Early on we learn that religion and politics are two subjects that intrigue, animate, identify and divide us.
Neither is easy to avoid in a world that is at the same time so material and spiritual.
We are drawn into politics by real issues that tend to leave us with the impression that all of life boils down to which person or party controls the economics of our health, wealth, and freedom.
Religion on the other hand whispers to us in ways that remind us that money isn’t everything. So voting or fighting to protect our “pocket book” could raise issues of how to read the “the good book” into the business of living.
Spiritual concerns turn out to be just as important as money matters since survivability depends not only on the condition of our bodies and bank accounts but also on the health of our minds and hearts.

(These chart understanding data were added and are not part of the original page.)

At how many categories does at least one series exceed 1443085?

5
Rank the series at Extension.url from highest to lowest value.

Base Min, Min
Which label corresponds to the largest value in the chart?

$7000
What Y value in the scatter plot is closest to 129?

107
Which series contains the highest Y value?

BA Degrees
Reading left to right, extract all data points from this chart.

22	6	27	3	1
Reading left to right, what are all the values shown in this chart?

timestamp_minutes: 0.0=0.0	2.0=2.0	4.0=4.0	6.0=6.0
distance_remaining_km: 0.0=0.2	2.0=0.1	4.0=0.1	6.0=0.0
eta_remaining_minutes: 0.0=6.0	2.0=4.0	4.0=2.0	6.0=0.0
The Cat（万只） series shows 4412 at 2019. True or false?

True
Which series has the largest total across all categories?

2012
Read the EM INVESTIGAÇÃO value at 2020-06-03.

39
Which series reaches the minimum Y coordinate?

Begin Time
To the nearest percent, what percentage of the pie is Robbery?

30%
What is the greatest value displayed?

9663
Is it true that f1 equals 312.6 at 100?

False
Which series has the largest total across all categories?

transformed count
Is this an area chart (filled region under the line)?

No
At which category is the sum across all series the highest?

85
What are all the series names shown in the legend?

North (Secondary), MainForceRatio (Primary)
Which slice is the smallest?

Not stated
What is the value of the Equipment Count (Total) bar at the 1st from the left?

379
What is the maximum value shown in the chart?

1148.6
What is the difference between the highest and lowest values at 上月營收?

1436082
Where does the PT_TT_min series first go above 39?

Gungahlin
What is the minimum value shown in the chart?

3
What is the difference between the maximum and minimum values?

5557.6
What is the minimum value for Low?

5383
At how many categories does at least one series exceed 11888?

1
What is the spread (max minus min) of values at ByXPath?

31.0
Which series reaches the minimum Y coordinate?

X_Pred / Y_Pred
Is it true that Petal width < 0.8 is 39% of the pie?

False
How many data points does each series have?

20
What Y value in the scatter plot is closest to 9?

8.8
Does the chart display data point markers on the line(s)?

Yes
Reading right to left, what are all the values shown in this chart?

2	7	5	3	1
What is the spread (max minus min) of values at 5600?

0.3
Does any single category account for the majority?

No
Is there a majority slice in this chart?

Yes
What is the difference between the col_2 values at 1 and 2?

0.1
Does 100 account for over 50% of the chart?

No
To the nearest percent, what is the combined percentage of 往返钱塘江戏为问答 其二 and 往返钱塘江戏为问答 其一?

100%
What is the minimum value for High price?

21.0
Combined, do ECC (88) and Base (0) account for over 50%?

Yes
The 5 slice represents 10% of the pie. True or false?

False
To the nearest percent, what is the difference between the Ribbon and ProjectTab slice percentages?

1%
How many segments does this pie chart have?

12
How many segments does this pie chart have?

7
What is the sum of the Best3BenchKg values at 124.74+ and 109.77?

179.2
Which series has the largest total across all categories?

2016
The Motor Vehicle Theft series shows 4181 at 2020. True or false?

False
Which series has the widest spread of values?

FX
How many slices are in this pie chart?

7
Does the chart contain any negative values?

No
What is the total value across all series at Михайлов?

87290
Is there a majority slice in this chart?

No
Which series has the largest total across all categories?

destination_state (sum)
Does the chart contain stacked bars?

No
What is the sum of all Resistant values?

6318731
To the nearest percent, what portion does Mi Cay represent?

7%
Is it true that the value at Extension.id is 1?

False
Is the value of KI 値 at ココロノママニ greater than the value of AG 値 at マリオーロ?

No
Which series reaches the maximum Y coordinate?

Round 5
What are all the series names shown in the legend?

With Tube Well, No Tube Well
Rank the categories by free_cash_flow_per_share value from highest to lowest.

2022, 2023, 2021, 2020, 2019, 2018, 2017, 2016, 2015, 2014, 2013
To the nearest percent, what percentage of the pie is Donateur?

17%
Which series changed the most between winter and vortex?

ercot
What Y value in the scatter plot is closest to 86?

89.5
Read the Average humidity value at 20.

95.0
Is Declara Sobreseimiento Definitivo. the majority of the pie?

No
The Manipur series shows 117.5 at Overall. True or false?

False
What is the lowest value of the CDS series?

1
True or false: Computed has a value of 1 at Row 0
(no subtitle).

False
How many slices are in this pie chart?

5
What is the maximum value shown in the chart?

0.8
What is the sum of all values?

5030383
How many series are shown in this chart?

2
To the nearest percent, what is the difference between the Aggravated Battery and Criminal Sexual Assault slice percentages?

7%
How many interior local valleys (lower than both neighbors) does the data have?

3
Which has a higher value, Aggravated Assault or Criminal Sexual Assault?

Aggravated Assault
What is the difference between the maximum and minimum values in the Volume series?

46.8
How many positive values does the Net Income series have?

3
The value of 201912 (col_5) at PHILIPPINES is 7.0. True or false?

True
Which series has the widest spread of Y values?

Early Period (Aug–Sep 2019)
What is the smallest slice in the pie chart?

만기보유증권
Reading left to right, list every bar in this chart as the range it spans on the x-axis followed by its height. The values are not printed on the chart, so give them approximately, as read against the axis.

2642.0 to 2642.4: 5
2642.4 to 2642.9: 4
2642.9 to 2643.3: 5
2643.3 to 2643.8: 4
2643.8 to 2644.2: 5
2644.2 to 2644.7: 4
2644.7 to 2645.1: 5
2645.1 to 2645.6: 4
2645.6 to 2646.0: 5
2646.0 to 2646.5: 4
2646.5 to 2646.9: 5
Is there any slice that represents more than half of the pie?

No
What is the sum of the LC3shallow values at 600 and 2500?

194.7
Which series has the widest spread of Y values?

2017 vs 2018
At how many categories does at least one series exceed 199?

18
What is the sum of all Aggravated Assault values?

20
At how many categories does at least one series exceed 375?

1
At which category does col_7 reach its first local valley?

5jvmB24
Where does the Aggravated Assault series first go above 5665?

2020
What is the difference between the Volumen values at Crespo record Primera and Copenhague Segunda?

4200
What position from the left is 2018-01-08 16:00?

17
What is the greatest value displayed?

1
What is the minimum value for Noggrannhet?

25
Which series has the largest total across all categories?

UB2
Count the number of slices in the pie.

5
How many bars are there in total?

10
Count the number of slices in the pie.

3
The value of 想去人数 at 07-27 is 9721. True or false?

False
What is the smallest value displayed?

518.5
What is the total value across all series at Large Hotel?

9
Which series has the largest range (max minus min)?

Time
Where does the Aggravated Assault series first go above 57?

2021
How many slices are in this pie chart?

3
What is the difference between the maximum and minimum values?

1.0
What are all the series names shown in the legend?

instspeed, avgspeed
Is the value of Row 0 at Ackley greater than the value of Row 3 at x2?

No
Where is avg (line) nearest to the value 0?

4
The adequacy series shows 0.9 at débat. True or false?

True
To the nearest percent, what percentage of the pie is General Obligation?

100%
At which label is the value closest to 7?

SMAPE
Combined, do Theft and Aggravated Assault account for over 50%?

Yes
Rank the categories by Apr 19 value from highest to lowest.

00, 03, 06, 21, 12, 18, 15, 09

As a result nothing is as simple or complex as we’d like to think. The closer we look, we discover the spiritual side of our politics and the political dimensions of our spirituality.
So unless whatever book, teacher, God or gods we use for our spirituality can transform our approach to religion and politics into something good for one another—in our differences— maybe we are wise to avoid them in polite and good natured company.
Jesus spent his last days talking religion and politics (Acts 1:3). So did Paul. In the shadow of Rome, Caesar, and Herod, both used some of their last words to talk about the kingdom of God (Acts 28:23-31).
Seems to me that within the bigger story of God, gods, empires, Jesus and Paul, it does matter who rules– and how, who stands with or against them– and how— at whose expense– and how much.